_RECORDS FOR THE TASK:_
......

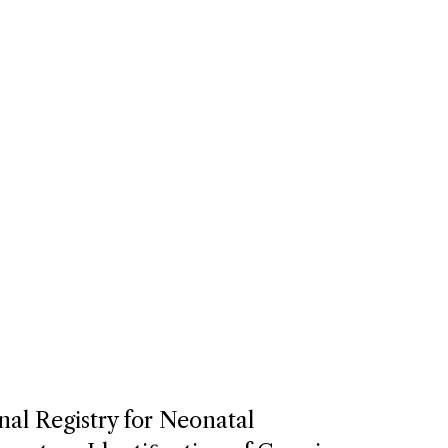
nal Registry for Neonatal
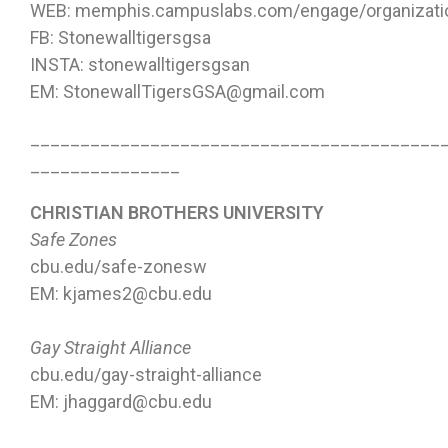
WEB: memphis.campuslabs.com/engage/organizatio
FB: Stonewalltigersgsa
INSTA: stonewalltigersgsan
EM: StonewallTigersGSA@gmail.com
_________________________________________
_______________
CHRISTIAN BROTHERS UNIVERSITY
Safe Zones
cbu.edu/safe-zonesw
EM: kjames2@cbu.edu
Gay Straight Alliance
cbu.edu/gay-straight-alliance
EM: jhaggard@cbu.edu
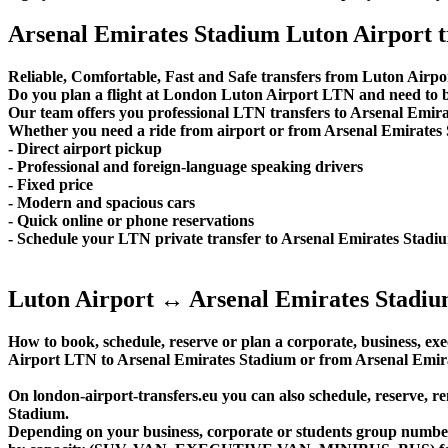
Arsenal Emirates Stadium Luton Airport t
Reliable, Comfortable, Fast and Safe transfers from Luton Airpo
Do you plan a flight at London Luton Airport LTN and need to b
Our team offers you professional LTN transfers to Arsenal Emirat
Whether you need a ride from airport or from Arsenal Emirates S
- Direct airport pickup
- Professional and foreign-language speaking drivers
- Fixed price
- Modern and spacious cars
- Quick online or phone reservations
- Schedule your LTN private transfer to Arsenal Emirates Stad
Luton Airport ↔ Arsenal Emirates Stadiu
How to book, schedule, reserve or plan a corporate, business, exec
Airport LTN to Arsenal Emirates Stadium or from Arsenal Emira
On london-airport-transfers.eu you can also schedule, reserve, 
Stadium.
Depending on your business, corporate or students group number of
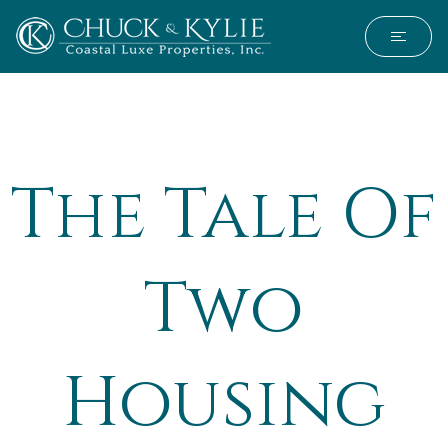
The Tale Of
Two
Housing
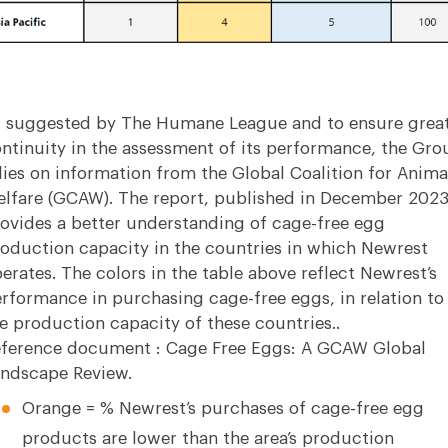
 suggested by The Humane League and to ensure grea
ntinuity in the assessment of its performance, the Gro
lies on information from the Global Coalition for Anima
lfare (GCAW). The report, published in December 2023
ovides a better understanding of cage-free egg
oduction capacity in the countries in which Newrest
erates. The colors in the table above reflect Newrest’s
rformance in purchasing cage-free eggs, in relation to
e production capacity of these countries..
ference document :
Cage Free Eggs: A GCAW Global
ndscape Review.
Orange = % Newrest’s purchases of cage-free egg
products are lower than the area’s production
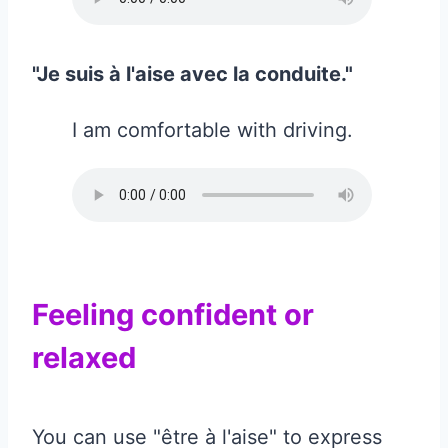
"Je suis à l'aise avec la conduite."
I am comfortable with driving.
Feeling confident or
relaxed
You can use "être à l'aise" to express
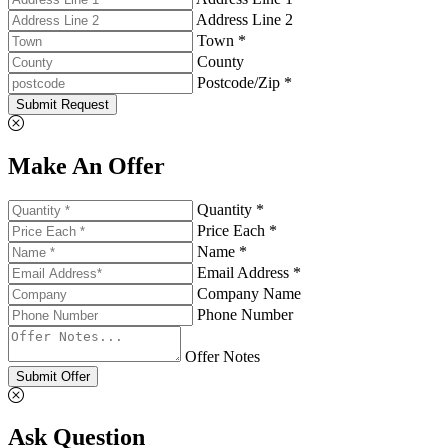
Address Line 2
Town *
County
Postcode/Zip *
Submit Request
Make An Offer
Quantity *
Price Each *
Name *
Email Address *
Company Name
Phone Number
Offer Notes
Submit Offer
Ask Question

......

_WHAT THIS TASK INVOLVES:_ Copy every one of the lines above exactly, leaving out the pictures.

_COMPLETED TASK:_
nal Registry for Neonatal
WEB: memphis.campuslabs.com/engage/organizatio
FB: Stonewalltigersgsa
INSTA: stonewalltigersgsan
EM: StonewallTigersGSA@gmail.com
_________________________________________
_______________
CHRISTIAN BROTHERS UNIVERSITY
Safe Zones
cbu.edu/safe-zonesw
EM: kjames2@cbu.edu
Gay Straight Alliance
cbu.edu/gay-straight-alliance
EM: jhaggard@cbu.edu
Arsenal Emirates Stadium Luton Airport t
Reliable, Comfortable, Fast and Safe transfers from Luton Airpo
Do you plan a flight at London Luton Airport LTN and need to b
Our team offers you professional LTN transfers to Arsenal Emirat
Whether you need a ride from airport or from Arsenal Emirates S
- Direct airport pickup
- Professional and foreign-language speaking drivers
- Fixed price
- Modern and spacious cars
- Quick online or phone reservations
- Schedule your LTN private transfer to Arsenal Emirates Stad
Luton Airport ↔ Arsenal Emirates Stadiu
How to book, schedule, reserve or plan a corporate, business, exec
Airport LTN to Arsenal Emirates Stadium or from Arsenal Emira
On london-airport-transfers.eu you can also schedule, reserve, 
Stadium.
Depending on your business, corporate or students group number of
The Tale Of
Two
Housing
 suggested by The Humane League and to ensure grea
ntinuity in the assessment of its performance, the Gro
lies on information from the Global Coalition for Anima
lfare (GCAW). The report, published in December 2023
ovides a better understanding of cage-free egg
oduction capacity in the countries in which Newrest
erates. The colors in the table above reflect Newrest’s
rformance in purchasing cage-free eggs, in relation to
e production capacity of these countries..
ference document :
Cage Free Eggs: A GCAW Global
ndscape Review.
Orange = % Newrest’s purchases of cage-free egg
products are lower than the area’s production
"Je suis à l'aise avec la conduite."
I am comfortable with driving.
Feeling confident or
relaxed
You can use "être à l'aise" to express
Address Line 2
Town *
County
Postcode/Zip *
Submit Request
Make An Offer
Quantity *
Price Each *
Name *
Email Address *
Company Name
Phone Number
Offer Notes
Submit Offer
Ask Question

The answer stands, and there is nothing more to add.